先日、ふと自身の年齢を振り返らざるをえない出来事がありました。以前も書いたし、本当は今回もこのことではなくそのことを書こうと思ったのですが、わたしもずいぶんと歳をとりました。同じ県内に珈琲屋さんをはじめている人達が多くいますが、そのほとんどが(よく知らない人もふくめて)1980年代の初頭の、たった2年ほどに生年が集中していることに、わたしはいつも驚きを禁じ得ません。(かくいうわたしも、1982年生まれです)。岐阜県は、本当に、おそろしく短い年月の生年に、驚くほどたくさんのコーヒー屋さんがいるのです。しかし年代記的にあるそういう単純な事実よりもわたしが記したいのは、ある世代の人たちから「ずいぶん蛮勇な若者たち」と見られていた私等も、いつのまにか40歳ほどになっているということです。

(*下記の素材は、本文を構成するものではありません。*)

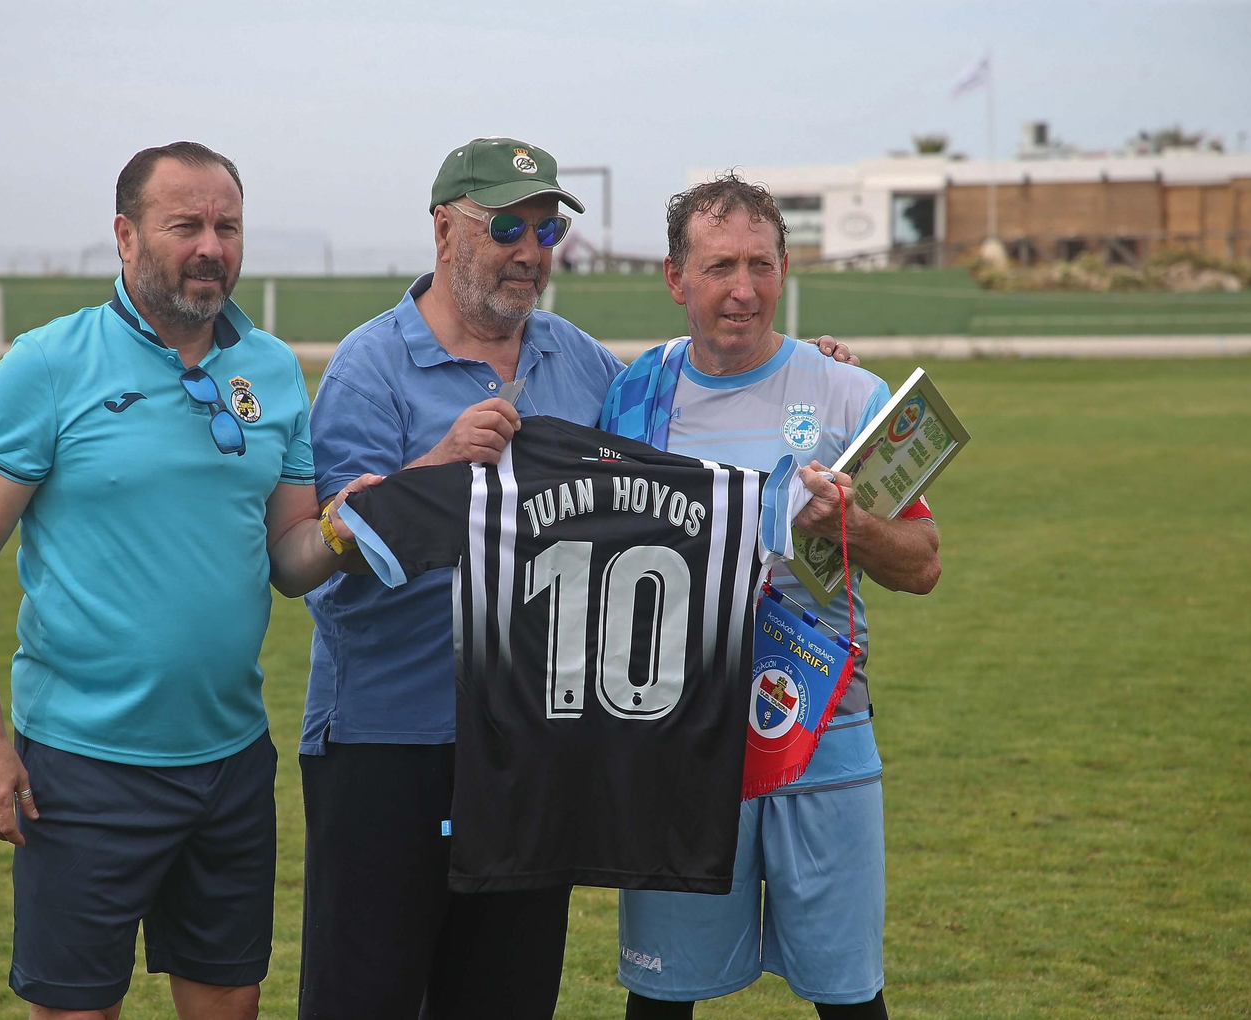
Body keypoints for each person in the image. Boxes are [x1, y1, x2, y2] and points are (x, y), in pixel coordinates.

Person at [297, 138, 859, 1020]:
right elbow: (326, 566)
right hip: (389, 744)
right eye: (506, 226)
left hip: (531, 744)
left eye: (547, 230)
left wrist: (812, 372)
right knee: (364, 997)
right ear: (444, 230)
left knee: (505, 1001)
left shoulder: (583, 367)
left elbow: (681, 454)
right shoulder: (371, 367)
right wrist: (439, 470)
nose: (529, 250)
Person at [0, 141, 375, 1020]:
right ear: (125, 235)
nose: (211, 245)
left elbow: (289, 561)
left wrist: (343, 529)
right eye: (186, 225)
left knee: (229, 1001)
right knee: (76, 1008)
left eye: (227, 225)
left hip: (230, 758)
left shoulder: (274, 372)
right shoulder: (49, 364)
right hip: (82, 766)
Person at [601, 175, 942, 1020]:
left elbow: (924, 564)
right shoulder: (633, 397)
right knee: (661, 999)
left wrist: (848, 523)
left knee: (850, 1000)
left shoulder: (849, 396)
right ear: (677, 279)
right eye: (719, 267)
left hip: (822, 736)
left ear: (786, 267)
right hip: (680, 746)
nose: (742, 290)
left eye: (761, 264)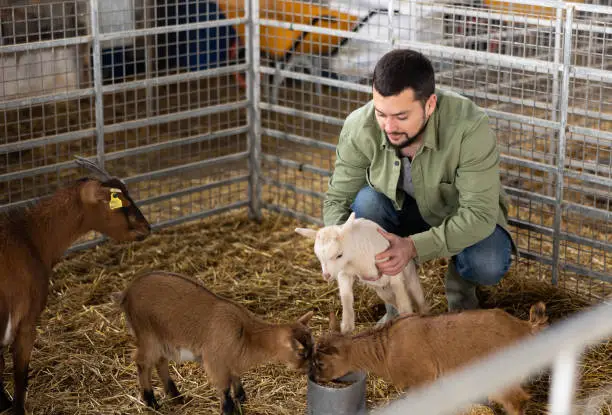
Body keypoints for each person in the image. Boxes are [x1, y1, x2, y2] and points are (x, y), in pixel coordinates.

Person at [322, 48, 516, 319]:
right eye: (381, 114)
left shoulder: (470, 127)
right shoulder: (359, 127)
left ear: (430, 104)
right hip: (401, 213)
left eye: (401, 117)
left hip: (458, 215)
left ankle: (461, 294)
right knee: (367, 203)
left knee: (489, 261)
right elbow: (337, 200)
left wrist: (413, 247)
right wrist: (339, 244)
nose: (389, 127)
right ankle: (397, 305)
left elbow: (479, 214)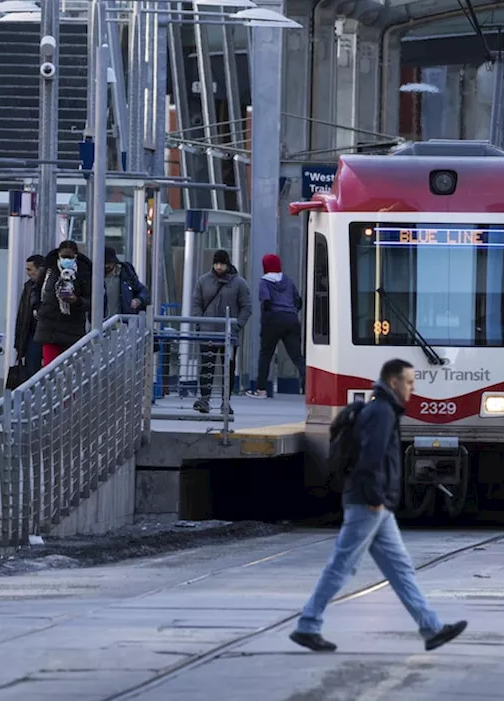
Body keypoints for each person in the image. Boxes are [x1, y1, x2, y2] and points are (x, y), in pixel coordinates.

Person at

考えたことはいくつかありますが、まず、コーヒーの「学習」(それがどういうものかは謎)をしたい、という種類のある人たちの無邪気な問いかけに、ややもすれば何か括弧に括ったようなものの言い方を考えるようになった、わたしのような人間がいます。そしてそのさらに下の世代の人たちが、「コーヒーを学習する」のに「最適」(そんなものがあればですが)な状況は、どこで遭遇可能なのかを考えると、当時ですら「実に微妙」であったのにも関わらず、いろんなことが昔よりよくわかった今、なんとも気抜けするような感覚にならざるをえません。


わたし個人のことで言えば、SCAJの「残渣」を拾いながら、ぽつぽつと、拙い学びをはじめたことを覚えていますが、南千住の名店の代表が会長をしていた時代だったのだから、「最後に間に合った」とでもいうべき世代の人間なのかもしれません。しかし、いまの人たち----それも、いまこの瞬間から、よし、コーヒーを学ぼう、と考えたような人たち----が、何かに遭遇できる体験としての場所が、地上のどこに存在するのかを考えるとやはり、底まで気抜けするような感覚にならざるをえません。


そんな中でも、先日焙煎を教えてほしいと(なぜか)わたしを訪ねてきた20代前半の女性などは、誰からの指南がなくとも、『珈琲大全』と『コーヒー「こつ」の科学』に辿りついていました。そういう事実は、なぜそうなったのかはわからなくとも「少し」希望がありますし、自分に何が出来るかわからなくても、きちんと訪ねてこられたらそれに応える準備は、昔よりも自身出来ているということもあります。